Cattle breeding programs are as important to the small scale individual farmer with a single herd as the large farming company with many herds.
The objective of any breeding program is to improve the commercial production of farm stock. In genetic terms, this is done by fixing a high proportion of the genes responsible for desirable characteristics in a herd and getting rid of as many undesirable genes as possible. Once this has been achieved, the farmer will have a herd of good performers (good phenotype) and good breeders (good genotype).
The starting point in any breeding program is the selection of the animals from which to breed. This becomes the foundation stock. The criteria used to select these animals will vary according to the type of animal the farmer ultimately wants to have in his herd.
Characteristics that a farmer might look for in different types of cattle might be something like the following:
For Beef Cattle
- birth weight
- live mass gain
- food conversion
- carcass grades
For Dairy Cattle
- milk yield
- total solids
- udder shape
- speed of milking
- good feet and legs
The ideal dairy cow is one with a high milk yield, good milk solids, a well shaped udder, a fast milker, good feet and legs so that she can travel to her food, and a resistance to diseases so that she will have a long productive life in the herd.
Decide on Priorities
Many farmers start their animal breeding program with a herd that has few, if any, good characteristics.

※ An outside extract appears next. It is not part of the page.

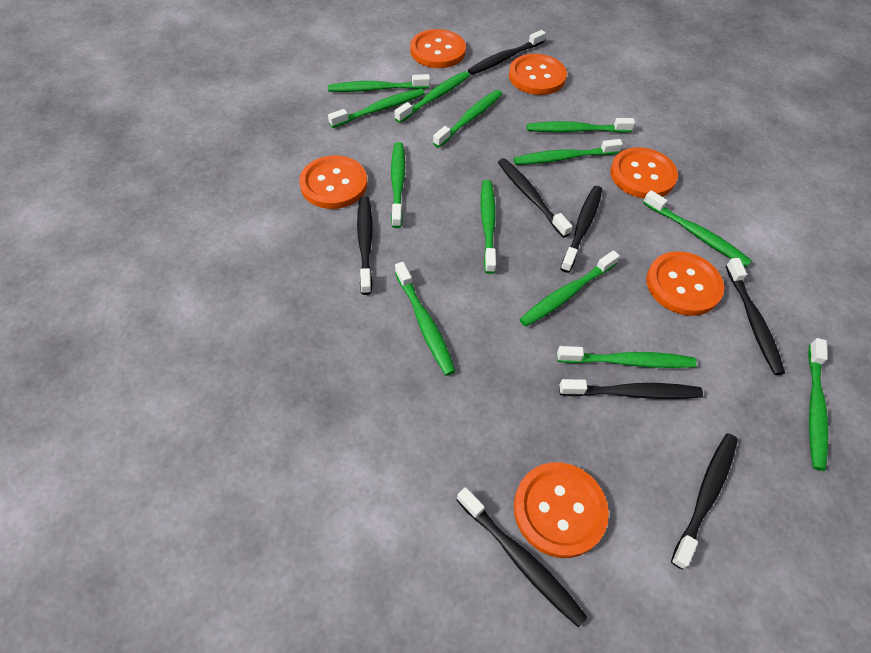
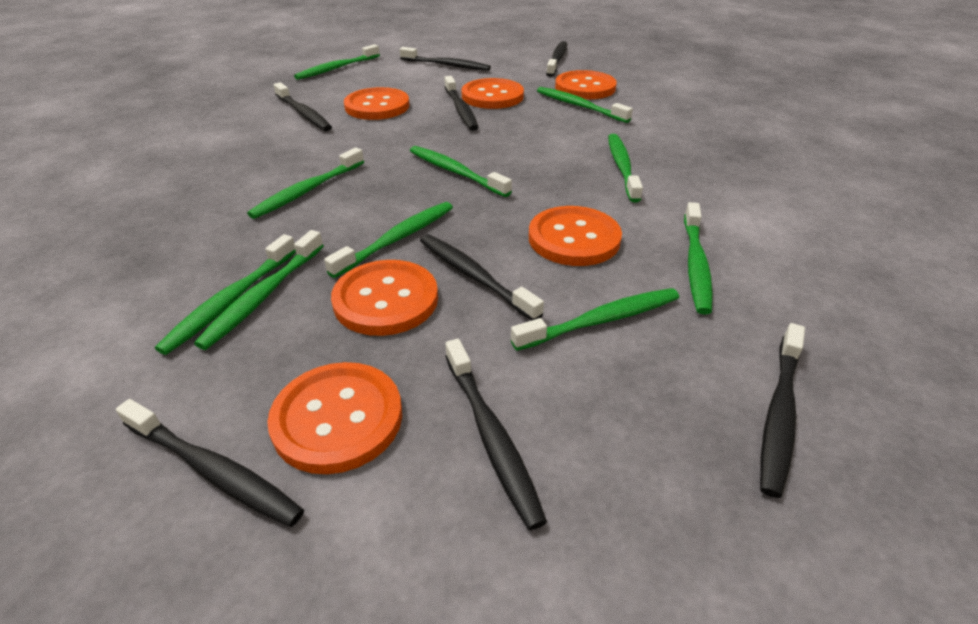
green toothbrush: 13 -> 10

The farmer or breeder has to decide which of the characteristics are the most important and select his stock to carry out his breeding program so that those characteristics are given priority.
If a farmer tries to change everything at the same time, he will not succeed and may end up with animals that are worse than his foundation stock. Once the farmer has decided on his priorities, he may have to sacrifice some less desirable characteristics. For example, he may be able to improve the milk yield of his cows but not the udder shape.
Dual Purpose Animals
The selection points for dairy cattle have nothing in common with those of beef cattle. This makes the selection and breeding of dual purpose animals almost impossible because there is a conflict of aims.
A program to improve the beef qualities of a dual purpose breed will result in losing the milking capacity of the cows. With dual purpose cattle, the strain (family line) within the breed is often more important than the breed itself. Some strains are good milkers and others are better beef producers. The old triple purpose cattle that were kept for milk, beef and work did not do any of these things particularly well.
There are a large number of possible characteristics or points for selection for different types of livestock.
Have a Clear Aim
It is essential to have a very clear ultimate aim in any breeding program. The farmer must keep in his mind the type of animal he is striving to produce.
Some selection points are related to each other so if the farmer selects one he will also improve the other at the same time. Other selection points are unrelated to each other while there are some that are antagonistic. This means that if you select for one point, another point that is antagonistic will be adversely affected.
Gaining a certain level of expertise about dairy cattle breeding does take a significant amount of learning, through study and experience; but a deeper understanding will also lead to greater sustainability and profitability on the farm.
The more a farmer learns and understands about breeding and selecting dairy cattle; the greater their capacity to improve their herd and ultimately every aspect of their farm management.